The ad concludes with the teen girl introducing her mother to the tracking app.

“There,” she says, handing her mum the phone. “No more freaking out.”

Applying reason to formless fear is precisely what we must teach our children, especially if they are to escape the global trend of rising clinical anxiety, linked to smartphone use and social media, that is claiming our girls in particular.

But how can we teach them something we can’t model ourselves?

I know that it is statistically unlikely for a child to be snatched off the street. I know that she is more likely to be at risk online, and that, in general, children are more likely to be harmed by someone they know, than a stranger. And yet, the little red backpack icon on the “Find my” app map soothes me.

Of course, a contemporary parent can never win – that’s one of the reasons we are so anxious. Soon after I began my surveillance, a friend alerted me to the warnings of e-safety and family violence experts. The use of location-sharing apps is linked to an increased risk of digital coercive control.

A survey of 2000 adults from the eSafety Commissioner found that one in five men and one in ten women agreed that constantly texting to ask who their partner was with, or what they were doing, was a sign of care. Almost 14 per cent of survey participants said using a location-sharing app to track a romantic partner whenever they wanted to, was reasonable, but the figure jumped to almost 19 per cent among 18 to 24-year-olds.

Separate research reported in the Herald/Age, by Griffith University PhD student Maria Atienzar-Prieto, found young people misinterpreted being followed by a partner on a tracking app as a protective behaviour borne of care and trust.

“One of the findings that really highlighted how this behaviour was normalised, was that the behaviour starts in the family home,” Atienzar-Prieto told the Herald/Age. “Parents need to be aware of the associated risks that can come with this type of technology.”

Overhearing my hand-wringing about whether location-tracking was good parenting or terrible parenting, another friend, and father of three, suggested a compromise route – couldn’t we track our kids and not tell them?

“Covert parental surveillance is surely better for them?” he ventured.

Experts disagree. It erodes trust and is a breach of the child’s privacy and dignity, apparently.

The tracking can go both ways – many children and young people are now used to knowing where their parents are at all times. This is not something my generation (X) would have ever cared to know. There even exists a TikTok trend called “fambushing” where teens track their parents’ location and turn up unannounced, to surprise them.

I don’t know whether this is sweet or sad – surely the point of parenting is to prepare your kids for independence from you.
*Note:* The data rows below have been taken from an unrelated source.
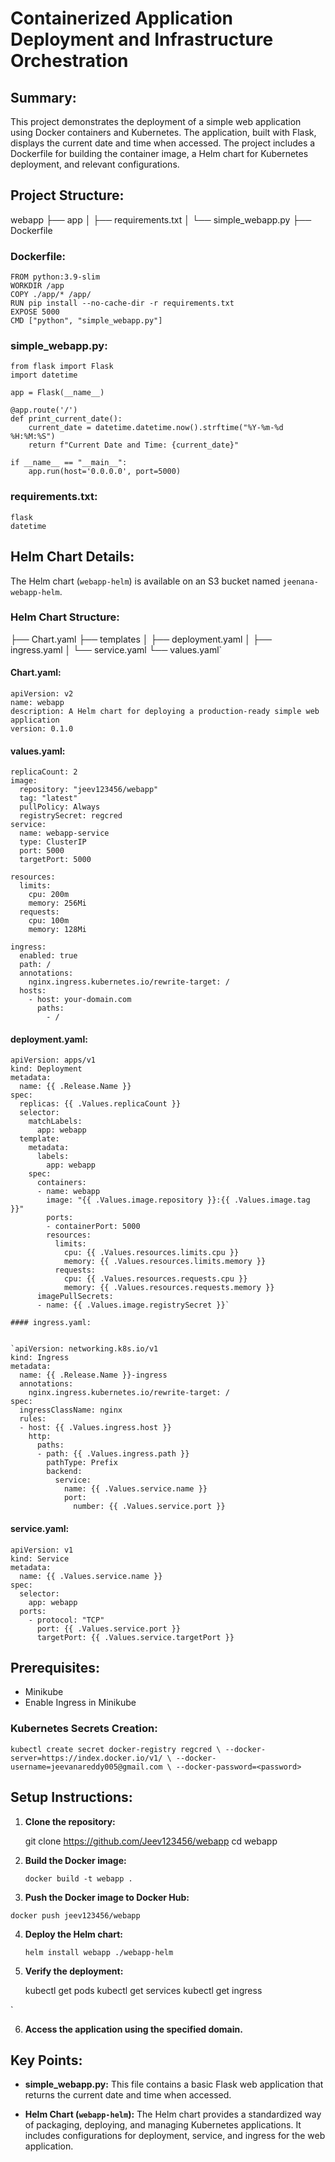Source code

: # Containerized Application Deployment and Infrastructure Orchestration

## Summary:

This project demonstrates the deployment of a simple web application using Docker containers and Kubernetes. The application, built with Flask, displays the current date and time when accessed. The project includes a Dockerfile for building the container image, a Helm chart for Kubernetes deployment, and relevant configurations.

## Project Structure:

webapp 
├── app 
│ ├── requirements.txt 
│ └── simple_webapp.py 
├── Dockerfile



 ### Dockerfile:
 

    FROM python:3.9-slim
    WORKDIR /app
    COPY ./app/* /app/
    RUN pip install --no-cache-dir -r requirements.txt
    EXPOSE 5000
    CMD ["python", "simple_webapp.py"]

### simple_webapp.py:



    from flask import Flask
    import datetime
    
    app = Flask(__name__)
    
    @app.route('/')
    def print_current_date():
        current_date = datetime.datetime.now().strftime("%Y-%m-%d %H:%M:%S")
        return f"Current Date and Time: {current_date}"
    
    if __name__ == "__main__":
        app.run(host='0.0.0.0', port=5000)

### requirements.txt:

    flask
    datetime 


    

## Helm Chart Details:

The Helm chart (`webapp-helm`) is available on an S3 bucket named `jeenana-webapp-helm`.

### Helm Chart Structure:



├── Chart.yaml
├── templates
│   ├── deployment.yaml
│   ├── ingress.yaml
│   └── service.yaml
└── values.yaml` 

#### Chart.yaml:


    apiVersion: v2
    name: webapp
    description: A Helm chart for deploying a production-ready simple web application
    version: 0.1.0

#### values.yaml:



    replicaCount: 2  
    image:
      repository: "jeev123456/webapp"  
      tag: "latest"
      pullPolicy: Always  
      registrySecret: regcred
    service:
      name: webapp-service
      type: ClusterIP 
      port: 5000
      targetPort: 5000
    
    resources:
      limits:
        cpu: 200m
        memory: 256Mi
      requests:
        cpu: 100m
        memory: 128Mi
    
    ingress:
      enabled: true
      path: /
      annotations:
        nginx.ingress.kubernetes.io/rewrite-target: /
      hosts:
        - host: your-domain.com  
          paths:
            - /

#### deployment.yaml:


    apiVersion: apps/v1
    kind: Deployment
    metadata:
      name: {{ .Release.Name }}
    spec:
      replicas: {{ .Values.replicaCount }}
      selector:
        matchLabels:
          app: webapp
      template:
        metadata:
          labels:
            app: webapp
        spec:
          containers:
          - name: webapp
            image: "{{ .Values.image.repository }}:{{ .Values.image.tag }}"
            ports:
            - containerPort: 5000
            resources:
              limits:
                cpu: {{ .Values.resources.limits.cpu }}
                memory: {{ .Values.resources.limits.memory }}
              requests:
                cpu: {{ .Values.resources.requests.cpu }}
                memory: {{ .Values.resources.requests.memory }}
          imagePullSecrets:
          - name: {{ .Values.image.registrySecret }}` 
    
    #### ingress.yaml:
    
    
    `apiVersion: networking.k8s.io/v1
    kind: Ingress
    metadata:
      name: {{ .Release.Name }}-ingress
      annotations:
        nginx.ingress.kubernetes.io/rewrite-target: /
    spec:
      ingressClassName: nginx  
      rules:
      - host: {{ .Values.ingress.host }}
        http:
          paths:
          - path: {{ .Values.ingress.path }}
            pathType: Prefix
            backend:
              service:
                name: {{ .Values.service.name }}
                port:
                  number: {{ .Values.service.port }}

#### service.yaml:



    apiVersion: v1
    kind: Service
    metadata:
      name: {{ .Values.service.name }}
    spec:
      selector:
        app: webapp
      ports:
        - protocol: "TCP"
          port: {{ .Values.service.port }}
          targetPort: {{ .Values.service.targetPort }}
          
## Prerequisites:

-   Minikube
-   Enable Ingress in Minikube

### Kubernetes Secrets Creation:

`kubectl create secret docker-registry regcred \
  --docker-server=https://index.docker.io/v1/ \
  --docker-username=jeevanareddy005@gmail.com \
  --docker-password=<password>` 

## Setup Instructions:

1.  **Clone the repository:**
    


     git clone https://github.com/Jeev123456/webapp
      cd webapp
    
2.  **Build the Docker image:**
    

    
    `docker build -t webapp .` 
3.   **Push the Docker image to Docker Hub:**

   `docker push jeev123456/webapp`
    
4.  **Deploy the Helm chart:**
        
    `helm install webapp ./webapp-helm` 
    
5.  **Verify the deployment:**
    
    
    kubectl get pods
    kubectl get services
    kubectl get ingress

` 
    
6.  **Access the application using the specified domain.**
## Key Points:

-   **simple_webapp.py:** This file contains a basic Flask web application that returns the current date and time when accessed.
    
-   **Helm Chart (`webapp-helm`):** The Helm chart provides a standardized way of packaging, deploying, and managing Kubernetes applications. It includes configurations for deployment, service, and ingress for the web application.
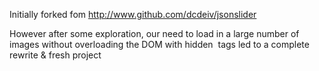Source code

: Initially forked fom http://www.github.com/dcdeiv/jsonslider

However after some exploration, our need to load in a large number of images without overloading the DOM with hidden <img> tags led to a complete rewrite & fresh project
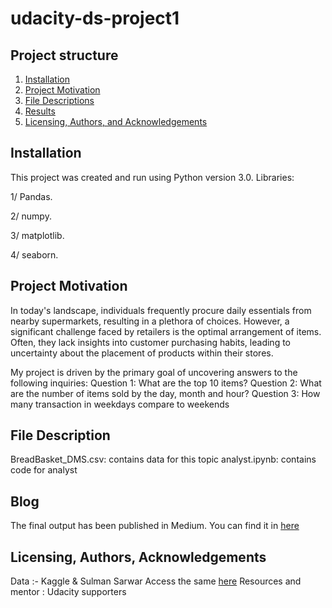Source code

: # udacity-ds-project1
## Project structure
1. [Installation](#Installation)
2. [Project Motivation](#motivation)
3. [File Descriptions](#files)
4. [Results](#results)
5. [Licensing, Authors, and Acknowledgements](#licensing)
## Installation
This project was created and run using Python version 3.0.
Libraries:

1/ Pandas.

2/ numpy.

3/ matplotlib.

4/ seaborn.
## Project Motivation
In today's landscape, individuals frequently procure daily essentials from nearby supermarkets, resulting in a plethora of choices. However, a significant challenge faced by retailers is the optimal arrangement of items. Often, they lack insights into customer purchasing habits, leading to uncertainty about the placement of products within their stores.

My project is driven by the primary goal of uncovering answers to the following inquiries:
Question 1: What are the top 10 items?
Question 2: What are the number of items sold by the day, month and hour?
Question 3: How many transaction in weekdays compare to weekends
## File Description
BreadBasket_DMS.csv: contains data for this topic
analyst.ipynb: contains code for analyst
## Blog
The final output has been published in Medium. You can find it in [here](https://medium.com/@thienthuan08061999/cultivating-retail-success-unveiling-customer-purchasing-patterns-through-market-basket-analysis-542f9a73f7a7)
## Licensing, Authors, Acknowledgements
Data :- Kaggle & Sulman Sarwar Access the same [here](https://www.kaggle.com/datasets/sulmansarwar/transactions-from-a-bakery)
Resources and mentor : Udacity supporters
When I was 19 and backpacking with my best friend, we lost each other in Bangkok. We both rang our mums in Sydney (at huge expense) and passed messages through them about a meet-up place and time. When we reunited, we never bothered to let our mothers back home know. We had more travel to do. We were untraceable, and we wanted to keep it that way.

Now I am hypocritically helicopter-ish. But perhaps the most telling detail of my ignoble descent into AirTagging, is that I needed to get my child to install the thing on my phone and set it all up for me.

Jacqueline Maley is a senior writer and columnist.